バルセロナ、ティビダボの丘に位置するこのコスモ・カイシャは地元大手銀行Caixa(カイシャ)が運営する自然科学博物館で、ヨーロッパにある自然科学博物館の中でも最大級の規模を誇ります。総面積は50,000m²以上もあり、展示内容もかなり充実しています。
エントランス部分は1904年にドメネク・イ・エスタパという建築家によって設計されたモデルニスモ建築で、展示スペース部分のガラス、鉄を使った現代建築とうまく融合されています。カイシャによって2004年に現在のような自然科学博物館となりました。
モデルニスモといえばガウディですが、ここでも美しいモデルニスモ建築が見られます。また、カフェやレストランも併設されているので休憩をはさみながらゆっくり見学することができます。
地球の誕生からの生命の進化や、物理や気象学、化学、地学などに関する展示コーナーが並んでいます。また、展示物を見てまわるだけではなく、ボタンを押すとさまざまな現象が再現されたり、実験的な装置を作動することができたりと、大人も子供も興味津々の楽しい仕掛けが盛りだくさんです。
アマゾンに生息する動物の鳴き声が聞けたり、地層の巨大な断面に触れることができたり、化石や動植物、昆虫などにも触ることができたり、実際に体験できる手法が随所に見られます。
その他にも、プラネタリウムを見ることができます。時期によっては特別展示もあり、私が行った時は「TIN TIN(タンタン)」の宇宙をテーマにした特別展が開催されていました。
これは遠く南米ブラジルのアマゾンのジャングルから運び込まれたAcariquaraという樹を展示してある空間です。中心の吹き抜けは地上部3階、そして地下部分が6階の計9階建て。螺旋状の通路を回りながら、存在感たっぷりな樹のスケールを実際に体感できます。
この充実した博物館でどれかひとつ選んで紹介するならば、やはり「Bosque Inundado」というアマゾンの熱帯雨林を再現したこのビオトープでしょう。面積はなんと1,000m²超えです。この中に植物、魚類、爬虫類、両生類、鳥類など、100種類以上の生き物が住んでいます。
池の中には世界最大の巨大魚ピラルクも泳いでいます。森の中にはフラミンゴが飛んでいたり、時折人工的にスコールのような大雨を降らせたり、見る者をアマゾンのジャングルに来た気分にさせてくれます。 限りなく自然に近い状態でアマゾンの生態系を見られるのはヨーロッパ広しといえどもコスモ・カイシャだけではないでしょうか。
しっかりした展示内容で大人でも十分楽しめる自然科学博物館、コスモ・カイシャ。

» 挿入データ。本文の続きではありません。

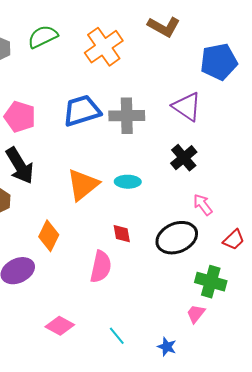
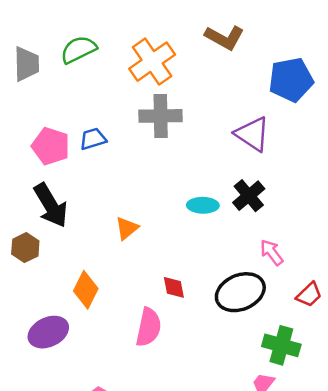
blue trapezoid: (82, 111) -> (93, 139), moved, size x0.6
gray cross: (127, 116) -> (161, 116), moved
cyan ellipse: (128, 182) -> (203, 205), moved
orange triangle: (83, 185) -> (127, 228), size x0.6

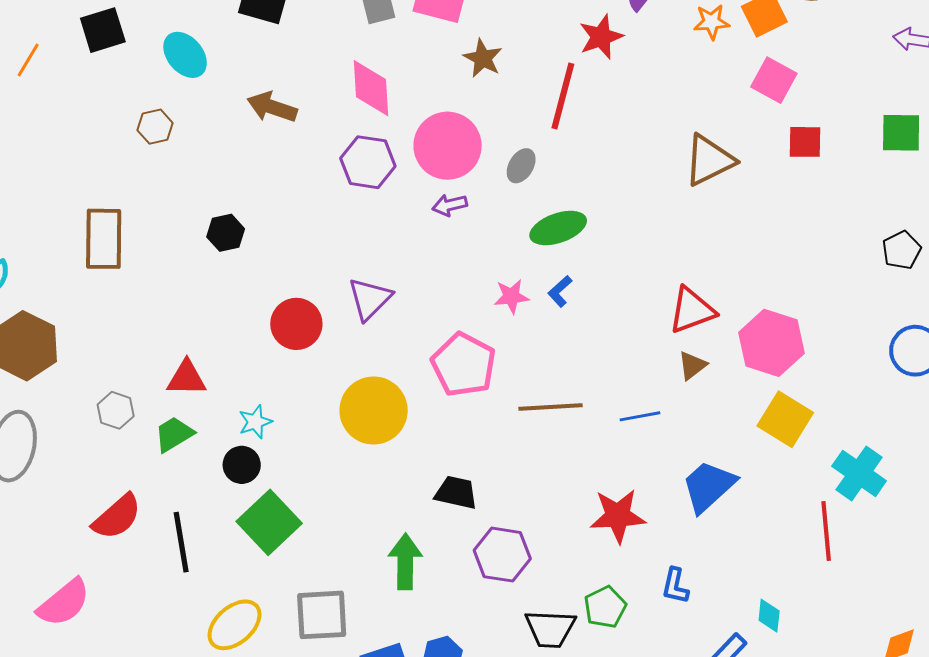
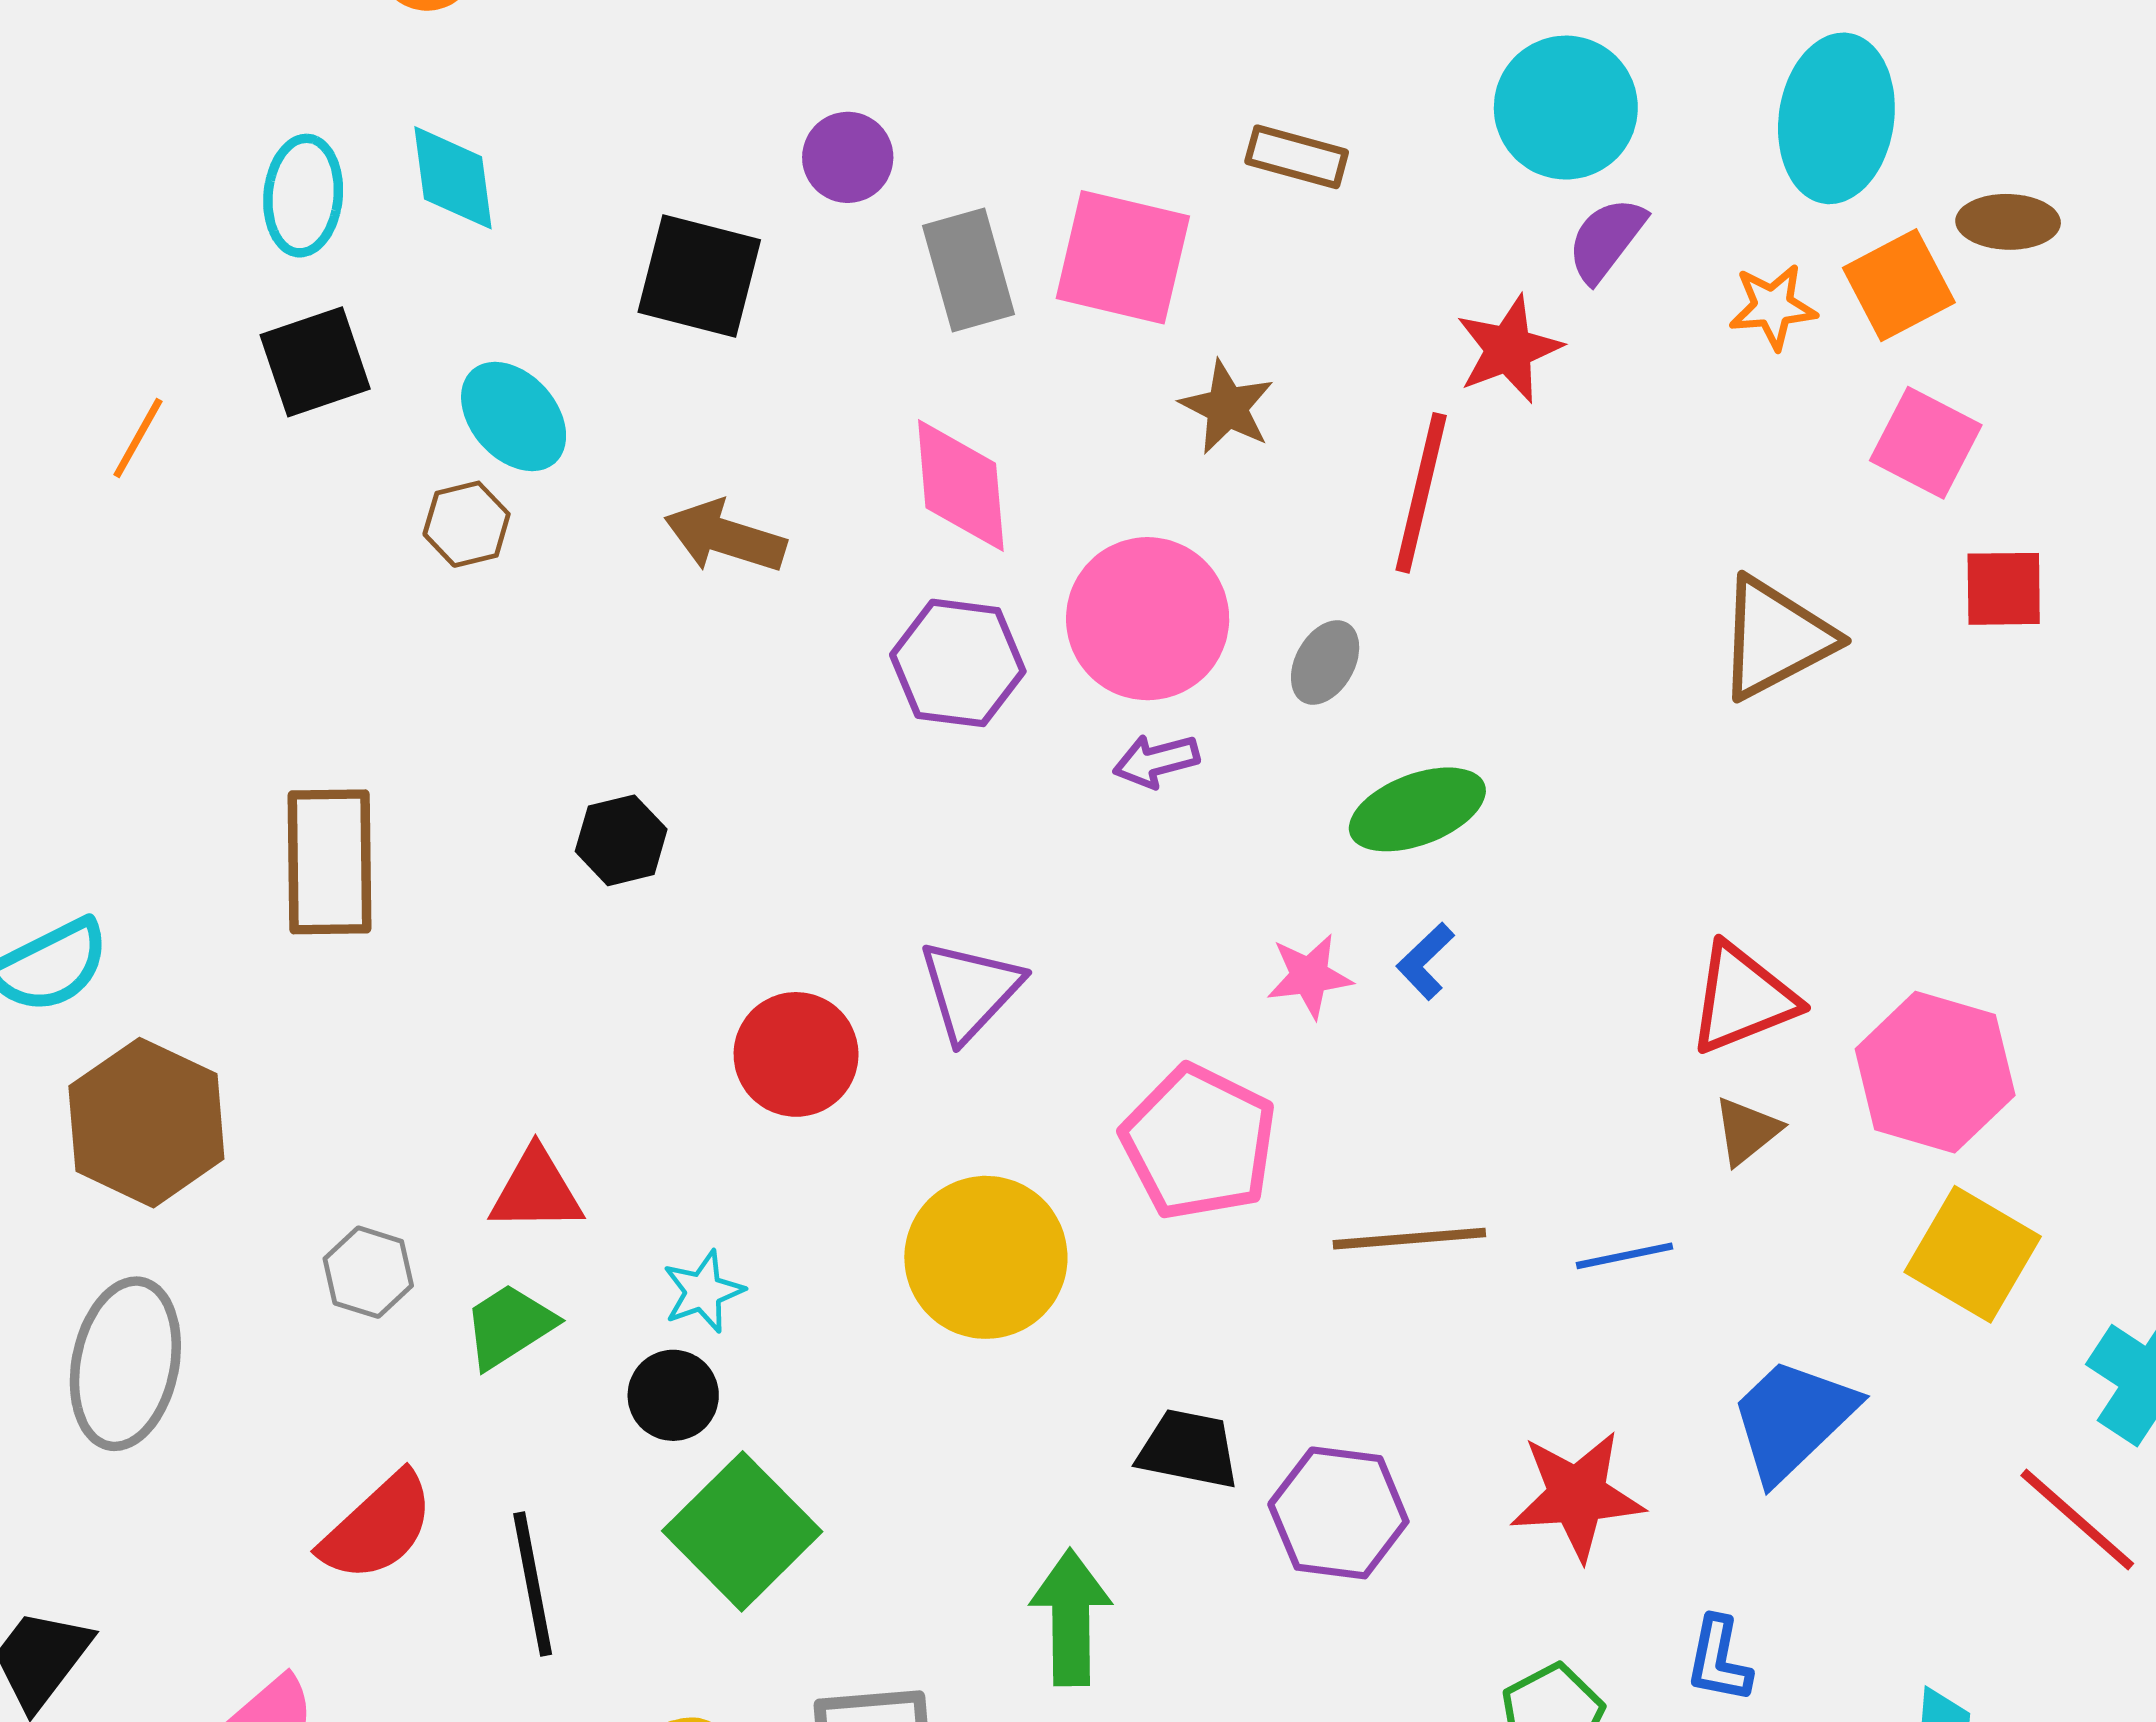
brown hexagon: (155, 127) -> (467, 524), moved
red line: (826, 531) -> (2077, 1520), turned -42
purple hexagon: (502, 555) -> (1338, 1513), moved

久しぶりに童心に返って展示物を見て体験してみると、意外と新しい発見があるかもしれません。
ちなみに、コスモ・カイシャの近くには、ガウディが建築したフィゲレス邸や、地下鉄最寄りのティビダボ駅(Tibidabo)から北にのびるティビダボ通りには、個性的な建築物が建ち並んでいます。すこし足をのばせばTemple Expiatori del Sagrat Corという素敵な寺院にも行くことができるので、そちらも観光してみてはいかがでしょうか。